(Extracted data entries)

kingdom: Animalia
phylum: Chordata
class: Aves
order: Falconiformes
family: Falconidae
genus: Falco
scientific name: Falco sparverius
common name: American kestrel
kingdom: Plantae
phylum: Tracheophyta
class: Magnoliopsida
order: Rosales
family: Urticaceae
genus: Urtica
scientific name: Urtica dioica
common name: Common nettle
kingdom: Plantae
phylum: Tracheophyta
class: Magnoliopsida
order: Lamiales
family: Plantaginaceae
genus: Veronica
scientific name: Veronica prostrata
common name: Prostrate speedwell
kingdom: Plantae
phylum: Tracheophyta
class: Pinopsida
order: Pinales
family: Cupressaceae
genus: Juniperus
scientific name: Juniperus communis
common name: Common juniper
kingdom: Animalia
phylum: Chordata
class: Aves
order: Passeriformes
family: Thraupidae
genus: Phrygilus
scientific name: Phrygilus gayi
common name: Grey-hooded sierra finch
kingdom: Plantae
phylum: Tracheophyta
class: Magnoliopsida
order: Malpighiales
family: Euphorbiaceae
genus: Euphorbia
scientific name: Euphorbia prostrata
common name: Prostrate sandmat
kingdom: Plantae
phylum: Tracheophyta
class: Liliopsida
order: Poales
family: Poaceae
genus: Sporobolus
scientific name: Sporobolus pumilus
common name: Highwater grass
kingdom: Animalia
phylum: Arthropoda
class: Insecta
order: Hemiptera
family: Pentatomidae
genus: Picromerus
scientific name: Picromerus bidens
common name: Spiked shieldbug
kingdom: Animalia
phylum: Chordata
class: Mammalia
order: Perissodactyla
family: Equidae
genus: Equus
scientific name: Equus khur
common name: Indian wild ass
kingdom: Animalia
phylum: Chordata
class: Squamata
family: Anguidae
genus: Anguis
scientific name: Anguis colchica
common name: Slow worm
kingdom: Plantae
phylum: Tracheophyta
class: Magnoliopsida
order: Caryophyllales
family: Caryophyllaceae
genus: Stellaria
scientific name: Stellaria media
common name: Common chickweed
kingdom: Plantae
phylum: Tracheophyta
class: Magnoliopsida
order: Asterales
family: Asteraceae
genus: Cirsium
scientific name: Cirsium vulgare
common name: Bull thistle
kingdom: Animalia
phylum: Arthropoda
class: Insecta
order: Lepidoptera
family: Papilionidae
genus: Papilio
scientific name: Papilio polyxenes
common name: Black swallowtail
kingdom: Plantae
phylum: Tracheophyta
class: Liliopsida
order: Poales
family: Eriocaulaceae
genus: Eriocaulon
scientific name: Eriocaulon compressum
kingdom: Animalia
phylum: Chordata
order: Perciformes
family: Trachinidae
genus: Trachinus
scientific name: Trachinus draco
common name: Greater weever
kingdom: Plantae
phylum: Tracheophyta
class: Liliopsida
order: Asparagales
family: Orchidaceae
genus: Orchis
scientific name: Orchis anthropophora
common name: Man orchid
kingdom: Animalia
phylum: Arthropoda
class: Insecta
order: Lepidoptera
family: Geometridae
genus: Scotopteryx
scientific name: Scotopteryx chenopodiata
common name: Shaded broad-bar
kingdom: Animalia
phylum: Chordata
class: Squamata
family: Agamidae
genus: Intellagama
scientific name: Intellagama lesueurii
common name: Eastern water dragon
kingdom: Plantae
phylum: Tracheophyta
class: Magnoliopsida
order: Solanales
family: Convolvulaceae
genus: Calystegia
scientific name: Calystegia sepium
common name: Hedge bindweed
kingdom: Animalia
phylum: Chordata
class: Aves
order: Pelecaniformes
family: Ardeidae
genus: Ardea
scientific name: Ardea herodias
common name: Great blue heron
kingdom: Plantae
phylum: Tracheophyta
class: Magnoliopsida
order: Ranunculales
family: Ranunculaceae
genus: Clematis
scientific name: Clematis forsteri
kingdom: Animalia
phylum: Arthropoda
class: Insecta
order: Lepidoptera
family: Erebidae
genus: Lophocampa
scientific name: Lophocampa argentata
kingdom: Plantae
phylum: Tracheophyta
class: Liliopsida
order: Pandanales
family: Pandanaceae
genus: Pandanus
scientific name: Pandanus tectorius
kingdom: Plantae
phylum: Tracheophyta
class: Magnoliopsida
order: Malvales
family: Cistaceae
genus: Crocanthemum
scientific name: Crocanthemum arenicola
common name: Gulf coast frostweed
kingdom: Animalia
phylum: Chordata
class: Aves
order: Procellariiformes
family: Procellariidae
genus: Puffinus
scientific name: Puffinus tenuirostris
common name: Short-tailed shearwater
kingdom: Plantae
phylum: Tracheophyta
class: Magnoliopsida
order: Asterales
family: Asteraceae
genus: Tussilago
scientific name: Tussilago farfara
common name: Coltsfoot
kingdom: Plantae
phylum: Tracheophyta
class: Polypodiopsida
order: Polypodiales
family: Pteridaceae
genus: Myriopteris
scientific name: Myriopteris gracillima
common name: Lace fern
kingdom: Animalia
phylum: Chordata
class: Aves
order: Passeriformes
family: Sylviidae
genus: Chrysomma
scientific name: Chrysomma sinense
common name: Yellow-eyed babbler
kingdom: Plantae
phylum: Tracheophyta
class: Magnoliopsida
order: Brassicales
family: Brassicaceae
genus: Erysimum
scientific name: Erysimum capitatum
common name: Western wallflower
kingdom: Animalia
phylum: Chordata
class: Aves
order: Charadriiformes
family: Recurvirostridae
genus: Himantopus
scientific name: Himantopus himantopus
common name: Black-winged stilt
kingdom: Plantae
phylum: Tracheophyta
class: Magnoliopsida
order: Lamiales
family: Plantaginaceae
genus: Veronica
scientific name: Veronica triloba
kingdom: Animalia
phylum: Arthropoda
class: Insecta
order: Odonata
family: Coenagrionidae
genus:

TO DO =
Copy out the lines of all the items above, substituting "vernacular name" for each occurrence of "common name" and keeping everything else the same.

RESULT OF THE TASK =
kingdom: Animalia
phylum: Chordata
class: Aves
order: Falconiformes
family: Falconidae
genus: Falco
scientific name: Falco sparverius
vernacular name: American kestrel
kingdom: Plantae
phylum: Tracheophyta
class: Magnoliopsida
order: Rosales
family: Urticaceae
genus: Urtica
scientific name: Urtica dioica
vernacular name: Common nettle
kingdom: Plantae
phylum: Tracheophyta
class: Magnoliopsida
order: Lamiales
family: Plantaginaceae
genus: Veronica
scientific name: Veronica prostrata
vernacular name: Prostrate speedwell
kingdom: Plantae
phylum: Tracheophyta
class: Pinopsida
order: Pinales
family: Cupressaceae
genus: Juniperus
scientific name: Juniperus communis
vernacular name: Common juniper
kingdom: Animalia
phylum: Chordata
class: Aves
order: Passeriformes
family: Thraupidae
genus: Phrygilus
scientific name: Phrygilus gayi
vernacular name: Grey-hooded sierra finch
kingdom: Plantae
phylum: Tracheophyta
class: Magnoliopsida
order: Malpighiales
family: Euphorbiaceae
genus: Euphorbia
scientific name: Euphorbia prostrata
vernacular name: Prostrate sandmat
kingdom: Plantae
phylum: Tracheophyta
class: Liliopsida
order: Poales
family: Poaceae
genus: Sporobolus
scientific name: Sporobolus pumilus
vernacular name: Highwater grass
kingdom: Animalia
phylum: Arthropoda
class: Insecta
order: Hemiptera
family: Pentatomidae
genus: Picromerus
scientific name: Picromerus bidens
vernacular name: Spiked shieldbug
kingdom: Animalia
phylum: Chordata
class: Mammalia
order: Perissodactyla
family: Equidae
genus: Equus
scientific name: Equus khur
vernacular name: Indian wild ass
kingdom: Animalia
phylum: Chordata
class: Squamata
family: Anguidae
genus: Anguis
scientific name: Anguis colchica
vernacular name: Slow worm
kingdom: Plantae
phylum: Tracheophyta
class: Magnoliopsida
order: Caryophyllales
family: Caryophyllaceae
genus: Stellaria
scientific name: Stellaria media
vernacular name: Common chickweed
kingdom: Plantae
phylum: Tracheophyta
class: Magnoliopsida
order: Asterales
family: Asteraceae
genus: Cirsium
scientific name: Cirsium vulgare
vernacular name: Bull thistle
kingdom: Animalia
phylum: Arthropoda
class: Insecta
order: Lepidoptera
family: Papilionidae
genus: Papilio
scientific name: Papilio polyxenes
vernacular name: Black swallowtail
kingdom: Plantae
phylum: Tracheophyta
class: Liliopsida
order: Poales
family: Eriocaulaceae
genus: Eriocaulon
scientific name: Eriocaulon compressum
kingdom: Animalia
phylum: Chordata
order: Perciformes
family: Trachinidae
genus: Trachinus
scientific name: Trachinus draco
vernacular name: Greater weever
kingdom: Plantae
phylum: Tracheophyta
class: Liliopsida
order: Asparagales
family: Orchidaceae
genus: Orchis
scientific name: Orchis anthropophora
vernacular name: Man orchid
kingdom: Animalia
phylum: Arthropoda
class: Insecta
order: Lepidoptera
family: Geometridae
genus: Scotopteryx
scientific name: Scotopteryx chenopodiata
vernacular name: Shaded broad-bar
kingdom: Animalia
phylum: Chordata
class: Squamata
family: Agamidae
genus: Intellagama
scientific name: Intellagama lesueurii
vernacular name: Eastern water dragon
kingdom: Plantae
phylum: Tracheophyta
class: Magnoliopsida
order: Solanales
family: Convolvulaceae
genus: Calystegia
scientific name: Calystegia sepium
vernacular name: Hedge bindweed
kingdom: Animalia
phylum: Chordata
class: Aves
order: Pelecaniformes
family: Ardeidae
genus: Ardea
scientific name: Ardea herodias
vernacular name: Great blue heron
kingdom: Plantae
phylum: Tracheophyta
class: Magnoliopsida
order: Ranunculales
family: Ranunculaceae
genus: Clematis
scientific name: Clematis forsteri
kingdom: Animalia
phylum: Arthropoda
class: Insecta
order: Lepidoptera
family: Erebidae
genus: Lophocampa
scientific name: Lophocampa argentata
kingdom: Plantae
phylum: Tracheophyta
class: Liliopsida
order: Pandanales
family: Pandanaceae
genus: Pandanus
scientific name: Pandanus tectorius
kingdom: Plantae
phylum: Tracheophyta
class: Magnoliopsida
order: Malvales
family: Cistaceae
genus: Crocanthemum
scientific name: Crocanthemum arenicola
vernacular name: Gulf coast frostweed
kingdom: Animalia
phylum: Chordata
class: Aves
order: Procellariiformes
family: Procellariidae
genus: Puffinus
scientific name: Puffinus tenuirostris
vernacular name: Short-tailed shearwater
kingdom: Plantae
phylum: Tracheophyta
class: Magnoliopsida
order: Asterales
family: Asteraceae
genus: Tussilago
scientific name: Tussilago farfara
vernacular name: Coltsfoot
kingdom: Plantae
phylum: Tracheophyta
class: Polypodiopsida
order: Polypodiales
family: Pteridaceae
genus: Myriopteris
scientific name: Myriopteris gracillima
vernacular name: Lace fern
kingdom: Animalia
phylum: Chordata
class: Aves
order: Passeriformes
family: Sylviidae
genus: Chrysomma
scientific name: Chrysomma sinense
vernacular name: Yellow-eyed babbler
kingdom: Plantae
phylum: Tracheophyta
class: Magnoliopsida
order: Brassicales
family: Brassicaceae
genus: Erysimum
scientific name: Erysimum capitatum
vernacular name: Western wallflower
kingdom: Animalia
phylum: Chordata
class: Aves
order: Charadriiformes
family: Recurvirostridae
genus: Himantopus
scientific name: Himantopus himantopus
vernacular name: Black-winged stilt
kingdom: Plantae
phylum: Tracheophyta
class: Magnoliopsida
order: Lamiales
family: Plantaginaceae
genus: Veronica
scientific name: Veronica triloba
kingdom: Animalia
phylum: Arthropoda
class: Insecta
order: Odonata
family: Coenagrionidae
genus:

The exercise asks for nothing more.